Alice Zeniter, je l'ai rencontrée ce mois ci à Tunis, où elle était invitée à parler de son livre, l"art de perdre". D'autres critiques, avant et après la mienne, en retraceront le fil. Je n'avais pas encore lu le roman, je ne connaissais d'elle que "
sombre dimanche" et "
juste avant l'oubli" et j'avais aimé. Cette femme lumineuse, brillante, modeste et tellement accessible nous a subjugués. Malgré un thème aussi intime (son histoire familiale) et un cadre encore si sensible (les relation entre France et Algérie) elle sait ne pas prendre parti. J'ai appris la genèse de son livre, les années de gestation, la masse d'informations collectées.
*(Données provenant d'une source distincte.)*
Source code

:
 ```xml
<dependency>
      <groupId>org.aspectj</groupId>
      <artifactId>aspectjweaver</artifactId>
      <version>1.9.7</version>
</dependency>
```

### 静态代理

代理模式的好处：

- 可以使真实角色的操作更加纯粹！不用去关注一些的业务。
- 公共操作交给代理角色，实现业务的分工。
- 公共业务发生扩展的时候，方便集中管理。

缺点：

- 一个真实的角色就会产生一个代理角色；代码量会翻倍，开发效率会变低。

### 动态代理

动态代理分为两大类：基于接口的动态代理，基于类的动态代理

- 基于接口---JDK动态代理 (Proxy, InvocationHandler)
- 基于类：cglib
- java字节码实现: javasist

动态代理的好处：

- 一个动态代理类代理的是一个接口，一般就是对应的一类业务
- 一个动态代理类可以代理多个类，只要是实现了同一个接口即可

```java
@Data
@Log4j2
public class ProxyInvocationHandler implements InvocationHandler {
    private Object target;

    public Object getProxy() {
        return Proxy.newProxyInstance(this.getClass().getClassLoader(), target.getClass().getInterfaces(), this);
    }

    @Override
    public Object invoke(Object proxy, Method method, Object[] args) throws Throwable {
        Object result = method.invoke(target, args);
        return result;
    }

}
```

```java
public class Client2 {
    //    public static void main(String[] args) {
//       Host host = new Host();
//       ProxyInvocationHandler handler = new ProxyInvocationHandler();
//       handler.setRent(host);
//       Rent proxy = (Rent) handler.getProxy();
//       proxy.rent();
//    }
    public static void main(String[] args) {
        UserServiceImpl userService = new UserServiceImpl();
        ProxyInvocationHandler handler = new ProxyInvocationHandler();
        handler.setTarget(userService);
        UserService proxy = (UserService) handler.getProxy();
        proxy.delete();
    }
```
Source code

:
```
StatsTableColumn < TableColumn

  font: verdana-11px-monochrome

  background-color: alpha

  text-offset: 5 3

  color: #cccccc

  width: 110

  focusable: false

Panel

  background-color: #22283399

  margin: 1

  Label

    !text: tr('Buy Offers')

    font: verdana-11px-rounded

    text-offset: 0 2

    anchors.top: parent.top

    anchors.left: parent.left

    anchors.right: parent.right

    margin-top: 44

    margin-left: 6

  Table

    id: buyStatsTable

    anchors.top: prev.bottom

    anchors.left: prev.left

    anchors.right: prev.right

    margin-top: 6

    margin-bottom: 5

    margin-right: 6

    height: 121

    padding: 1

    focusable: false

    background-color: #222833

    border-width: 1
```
Elle nous a dit avoir lu des traités de botanique sur la culture de l'olive, les maladies, le développement, la récolte, des documents administratifs par centaines, avoir interviewé des heures pour retracer ces pans de sa propre histoire. Elle s'est enflammée à propos de l'intégration, des appellations "deuxième" ou troisième" générations, de l'obsession quasi maladive à propos des "musulmans de France", rappelant avec beaucoup d'émotion qu'entre sa grand mère, analphabète, son père qui a tant lutté pour acquérir cette langue française et elle même, écrivain, il s'est déroulé bientôt un siècle. Comment exiger alors une intégration accélérée quand le temps de l'homme est, de ce point de vue, incompressible ? Bien sûr, depuis cette rencontre j'ai lu le livre et je glisse entre ses pages un petit mot que cette formidable auteur m'a offert.